**** Data

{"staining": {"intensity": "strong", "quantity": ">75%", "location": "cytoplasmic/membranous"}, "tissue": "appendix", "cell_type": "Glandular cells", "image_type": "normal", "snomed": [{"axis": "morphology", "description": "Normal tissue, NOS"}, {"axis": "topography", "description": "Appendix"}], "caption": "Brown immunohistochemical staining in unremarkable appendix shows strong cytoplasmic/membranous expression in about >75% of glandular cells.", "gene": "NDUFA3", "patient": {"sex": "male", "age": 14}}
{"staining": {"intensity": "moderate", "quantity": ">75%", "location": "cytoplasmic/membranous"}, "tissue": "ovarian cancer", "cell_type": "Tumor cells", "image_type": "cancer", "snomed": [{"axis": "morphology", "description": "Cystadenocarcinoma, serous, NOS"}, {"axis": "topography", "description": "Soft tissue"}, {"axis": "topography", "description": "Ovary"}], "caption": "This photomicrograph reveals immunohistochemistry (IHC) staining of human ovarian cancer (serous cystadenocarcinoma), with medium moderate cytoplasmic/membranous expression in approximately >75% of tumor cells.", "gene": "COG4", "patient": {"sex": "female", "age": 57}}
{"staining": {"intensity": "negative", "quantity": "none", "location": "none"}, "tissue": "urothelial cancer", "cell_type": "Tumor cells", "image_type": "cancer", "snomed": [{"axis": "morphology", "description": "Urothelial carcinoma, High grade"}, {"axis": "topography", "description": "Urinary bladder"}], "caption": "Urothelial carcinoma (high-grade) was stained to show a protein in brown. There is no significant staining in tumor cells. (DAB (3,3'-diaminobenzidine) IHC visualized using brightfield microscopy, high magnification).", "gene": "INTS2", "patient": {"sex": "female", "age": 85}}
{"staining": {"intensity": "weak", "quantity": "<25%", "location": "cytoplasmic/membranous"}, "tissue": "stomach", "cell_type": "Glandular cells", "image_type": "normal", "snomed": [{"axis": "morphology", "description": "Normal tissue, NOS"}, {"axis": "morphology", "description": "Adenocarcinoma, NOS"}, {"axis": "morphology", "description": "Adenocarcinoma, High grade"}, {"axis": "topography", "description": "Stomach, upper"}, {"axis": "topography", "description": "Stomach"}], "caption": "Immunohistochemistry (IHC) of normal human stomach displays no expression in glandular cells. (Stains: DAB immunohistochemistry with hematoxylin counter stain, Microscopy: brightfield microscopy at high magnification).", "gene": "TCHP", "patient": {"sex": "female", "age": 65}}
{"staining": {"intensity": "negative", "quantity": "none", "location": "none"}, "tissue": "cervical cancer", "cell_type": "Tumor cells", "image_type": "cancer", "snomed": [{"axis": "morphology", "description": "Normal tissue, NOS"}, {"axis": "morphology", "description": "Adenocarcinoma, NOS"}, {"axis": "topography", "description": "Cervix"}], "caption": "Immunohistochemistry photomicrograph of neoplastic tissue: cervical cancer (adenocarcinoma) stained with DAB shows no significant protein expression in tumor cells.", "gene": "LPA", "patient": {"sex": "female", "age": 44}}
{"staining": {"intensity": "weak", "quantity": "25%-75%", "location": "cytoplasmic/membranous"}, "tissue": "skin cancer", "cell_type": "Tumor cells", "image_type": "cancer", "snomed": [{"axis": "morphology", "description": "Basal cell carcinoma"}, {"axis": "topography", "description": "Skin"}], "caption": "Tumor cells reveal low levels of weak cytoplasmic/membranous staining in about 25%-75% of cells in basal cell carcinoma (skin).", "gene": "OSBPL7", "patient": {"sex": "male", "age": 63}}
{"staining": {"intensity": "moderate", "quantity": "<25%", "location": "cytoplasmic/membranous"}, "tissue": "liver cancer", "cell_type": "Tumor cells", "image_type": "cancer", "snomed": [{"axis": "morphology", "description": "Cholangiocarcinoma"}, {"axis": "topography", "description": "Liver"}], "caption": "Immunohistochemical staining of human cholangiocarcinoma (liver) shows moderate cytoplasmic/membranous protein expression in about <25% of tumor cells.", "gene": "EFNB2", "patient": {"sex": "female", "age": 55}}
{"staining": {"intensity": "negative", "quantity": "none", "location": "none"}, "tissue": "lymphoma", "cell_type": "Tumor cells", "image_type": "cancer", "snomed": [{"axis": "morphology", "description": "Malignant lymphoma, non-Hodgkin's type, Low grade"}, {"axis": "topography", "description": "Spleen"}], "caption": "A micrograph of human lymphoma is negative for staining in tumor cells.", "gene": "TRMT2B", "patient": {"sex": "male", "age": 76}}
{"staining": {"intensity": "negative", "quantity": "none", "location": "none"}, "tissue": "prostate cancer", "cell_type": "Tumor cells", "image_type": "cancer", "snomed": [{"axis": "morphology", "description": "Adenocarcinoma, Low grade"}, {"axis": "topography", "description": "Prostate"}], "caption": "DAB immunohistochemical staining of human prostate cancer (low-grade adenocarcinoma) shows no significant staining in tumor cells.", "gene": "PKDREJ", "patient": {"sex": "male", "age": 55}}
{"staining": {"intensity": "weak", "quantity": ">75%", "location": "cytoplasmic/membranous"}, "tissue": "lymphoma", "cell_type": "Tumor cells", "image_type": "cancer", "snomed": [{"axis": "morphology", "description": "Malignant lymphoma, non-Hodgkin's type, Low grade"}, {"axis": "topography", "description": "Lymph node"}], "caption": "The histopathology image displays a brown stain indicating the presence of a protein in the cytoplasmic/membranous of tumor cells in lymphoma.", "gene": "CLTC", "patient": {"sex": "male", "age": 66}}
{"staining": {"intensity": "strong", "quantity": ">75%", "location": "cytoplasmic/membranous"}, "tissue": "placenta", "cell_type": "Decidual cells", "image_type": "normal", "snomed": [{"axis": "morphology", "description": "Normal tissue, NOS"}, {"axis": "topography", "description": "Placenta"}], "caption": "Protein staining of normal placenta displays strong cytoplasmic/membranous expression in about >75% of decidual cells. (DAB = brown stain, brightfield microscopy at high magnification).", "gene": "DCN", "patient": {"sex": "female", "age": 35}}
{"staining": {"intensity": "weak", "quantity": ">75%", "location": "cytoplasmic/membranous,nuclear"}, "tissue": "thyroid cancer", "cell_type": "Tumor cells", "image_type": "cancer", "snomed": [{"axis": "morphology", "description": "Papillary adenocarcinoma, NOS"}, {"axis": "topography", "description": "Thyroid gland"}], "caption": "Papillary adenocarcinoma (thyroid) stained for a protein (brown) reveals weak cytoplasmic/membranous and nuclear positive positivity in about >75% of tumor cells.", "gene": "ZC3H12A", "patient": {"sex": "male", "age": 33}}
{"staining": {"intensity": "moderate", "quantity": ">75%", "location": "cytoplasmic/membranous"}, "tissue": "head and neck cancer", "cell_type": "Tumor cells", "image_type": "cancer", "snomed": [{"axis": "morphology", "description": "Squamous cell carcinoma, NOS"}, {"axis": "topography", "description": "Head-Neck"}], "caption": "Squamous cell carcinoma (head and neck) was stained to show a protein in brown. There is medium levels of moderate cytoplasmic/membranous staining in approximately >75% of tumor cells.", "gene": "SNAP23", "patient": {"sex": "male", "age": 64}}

********

**Your assignment:**
Copy the records above exactly, leaving nothing out.

**Response to the task:**
{"staining": {"intensity": "strong", "quantity": ">75%", "location": "cytoplasmic/membranous"}, "tissue": "appendix", "cell_type": "Glandular cells", "image_type": "normal", "snomed": [{"axis": "morphology", "description": "Normal tissue, NOS"}, {"axis": "topography", "description": "Appendix"}], "caption": "Brown immunohistochemical staining in unremarkable appendix shows strong cytoplasmic/membranous expression in about >75% of glandular cells.", "gene": "NDUFA3", "patient": {"sex": "male", "age": 14}}
{"staining": {"intensity": "moderate", "quantity": ">75%", "location": "cytoplasmic/membranous"}, "tissue": "ovarian cancer", "cell_type": "Tumor cells", "image_type": "cancer", "snomed": [{"axis": "morphology", "description": "Cystadenocarcinoma, serous, NOS"}, {"axis": "topography", "description": "Soft tissue"}, {"axis": "topography", "description": "Ovary"}], "caption": "This photomicrograph reveals immunohistochemistry (IHC) staining of human ovarian cancer (serous cystadenocarcinoma), with medium moderate cytoplasmic/membranous expression in approximately >75% of tumor cells.", "gene": "COG4", "patient": {"sex": "female", "age": 57}}
{"staining": {"intensity": "negative", "quantity": "none", "location": "none"}, "tissue": "urothelial cancer", "cell_type": "Tumor cells", "image_type": "cancer", "snomed": [{"axis": "morphology", "description": "Urothelial carcinoma, High grade"}, {"axis": "topography", "description": "Urinary bladder"}], "caption": "Urothelial carcinoma (high-grade) was stained to show a protein in brown. There is no significant staining in tumor cells. (DAB (3,3'-diaminobenzidine) IHC visualized using brightfield microscopy, high magnification).", "gene": "INTS2", "patient": {"sex": "female", "age": 85}}
{"staining": {"intensity": "weak", "quantity": "<25%", "location": "cytoplasmic/membranous"}, "tissue": "stomach", "cell_type": "Glandular cells", "image_type": "normal", "snomed": [{"axis": "morphology", "description": "Normal tissue, NOS"}, {"axis": "morphology", "description": "Adenocarcinoma, NOS"}, {"axis": "morphology", "description": "Adenocarcinoma, High grade"}, {"axis": "topography", "description": "Stomach, upper"}, {"axis": "topography", "description": "Stomach"}], "caption": "Immunohistochemistry (IHC) of normal human stomach displays no expression in glandular cells. (Stains: DAB immunohistochemistry with hematoxylin counter stain, Microscopy: brightfield microscopy at high magnification).", "gene": "TCHP", "patient": {"sex": "female", "age": 65}}
{"staining": {"intensity": "negative", "quantity": "none", "location": "none"}, "tissue": "cervical cancer", "cell_type": "Tumor cells", "image_type": "cancer", "snomed": [{"axis": "morphology", "description": "Normal tissue, NOS"}, {"axis": "morphology", "description": "Adenocarcinoma, NOS"}, {"axis": "topography", "description": "Cervix"}], "caption": "Immunohistochemistry photomicrograph of neoplastic tissue: cervical cancer (adenocarcinoma) stained with DAB shows no significant protein expression in tumor cells.", "gene": "LPA", "patient": {"sex": "female", "age": 44}}
{"staining": {"intensity": "weak", "quantity": "25%-75%", "location": "cytoplasmic/membranous"}, "tissue": "skin cancer", "cell_type": "Tumor cells", "image_type": "cancer", "snomed": [{"axis": "morphology", "description": "Basal cell carcinoma"}, {"axis": "topography", "description": "Skin"}], "caption": "Tumor cells reveal low levels of weak cytoplasmic/membranous staining in about 25%-75% of cells in basal cell carcinoma (skin).", "gene": "OSBPL7", "patient": {"sex": "male", "age": 63}}
{"staining": {"intensity": "moderate", "quantity": "<25%", "location": "cytoplasmic/membranous"}, "tissue": "liver cancer", "cell_type": "Tumor cells", "image_type": "cancer", "snomed": [{"axis": "morphology", "description": "Cholangiocarcinoma"}, {"axis": "topography", "description": "Liver"}], "caption": "Immunohistochemical staining of human cholangiocarcinoma (liver) shows moderate cytoplasmic/membranous protein expression in about <25% of tumor cells.", "gene": "EFNB2", "patient": {"sex": "female", "age": 55}}
{"staining": {"intensity": "negative", "quantity": "none", "location": "none"}, "tissue": "lymphoma", "cell_type": "Tumor cells", "image_type": "cancer", "snomed": [{"axis": "morphology", "description": "Malignant lymphoma, non-Hodgkin's type, Low grade"}, {"axis": "topography", "description": "Spleen"}], "caption": "A micrograph of human lymphoma is negative for staining in tumor cells.", "gene": "TRMT2B", "patient": {"sex": "male", "age": 76}}
{"staining": {"intensity": "negative", "quantity": "none", "location": "none"}, "tissue": "prostate cancer", "cell_type": "Tumor cells", "image_type": "cancer", "snomed": [{"axis": "morphology", "description": "Adenocarcinoma, Low grade"}, {"axis": "topography", "description": "Prostate"}], "caption": "DAB immunohistochemical staining of human prostate cancer (low-grade adenocarcinoma) shows no significant staining in tumor cells.", "gene": "PKDREJ", "patient": {"sex": "male", "age": 55}}
{"staining": {"intensity": "weak", "quantity": ">75%", "location": "cytoplasmic/membranous"}, "tissue": "lymphoma", "cell_type": "Tumor cells", "image_type": "cancer", "snomed": [{"axis": "morphology", "description": "Malignant lymphoma, non-Hodgkin's type, Low grade"}, {"axis": "topography", "description": "Lymph node"}], "caption": "The histopathology image displays a brown stain indicating the presence of a protein in the cytoplasmic/membranous of tumor cells in lymphoma.", "gene": "CLTC", "patient": {"sex": "male", "age": 66}}
{"staining": {"intensity": "strong", "quantity": ">75%", "location": "cytoplasmic/membranous"}, "tissue": "placenta", "cell_type": "Decidual cells", "image_type": "normal", "snomed": [{"axis": "morphology", "description": "Normal tissue, NOS"}, {"axis": "topography", "description": "Placenta"}], "caption": "Protein staining of normal placenta displays strong cytoplasmic/membranous expression in about >75% of decidual cells. (DAB = brown stain, brightfield microscopy at high magnification).", "gene": "DCN", "patient": {"sex": "female", "age": 35}}
{"staining": {"intensity": "weak", "quantity": ">75%", "location": "cytoplasmic/membranous,nuclear"}, "tissue": "thyroid cancer", "cell_type": "Tumor cells", "image_type": "cancer", "snomed": [{"axis": "morphology", "description": "Papillary adenocarcinoma, NOS"}, {"axis": "topography", "description": "Thyroid gland"}], "caption": "Papillary adenocarcinoma (thyroid) stained for a protein (brown) reveals weak cytoplasmic/membranous and nuclear positive positivity in about >75% of tumor cells.", "gene": "ZC3H12A", "patient": {"sex": "male", "age": 33}}
{"staining": {"intensity": "moderate", "quantity": ">75%", "location": "cytoplasmic/membranous"}, "tissue": "head and neck cancer", "cell_type": "Tumor cells", "image_type": "cancer", "snomed": [{"axis": "morphology", "description": "Squamous cell carcinoma, NOS"}, {"axis": "topography", "description": "Head-Neck"}], "caption": "Squamous cell carcinoma (head and neck) was stained to show a protein in brown. There is medium levels of moderate cytoplasmic/membranous staining in approximately >75% of tumor cells.", "gene": "SNAP23", "patient": {"sex": "male", "age": 64}}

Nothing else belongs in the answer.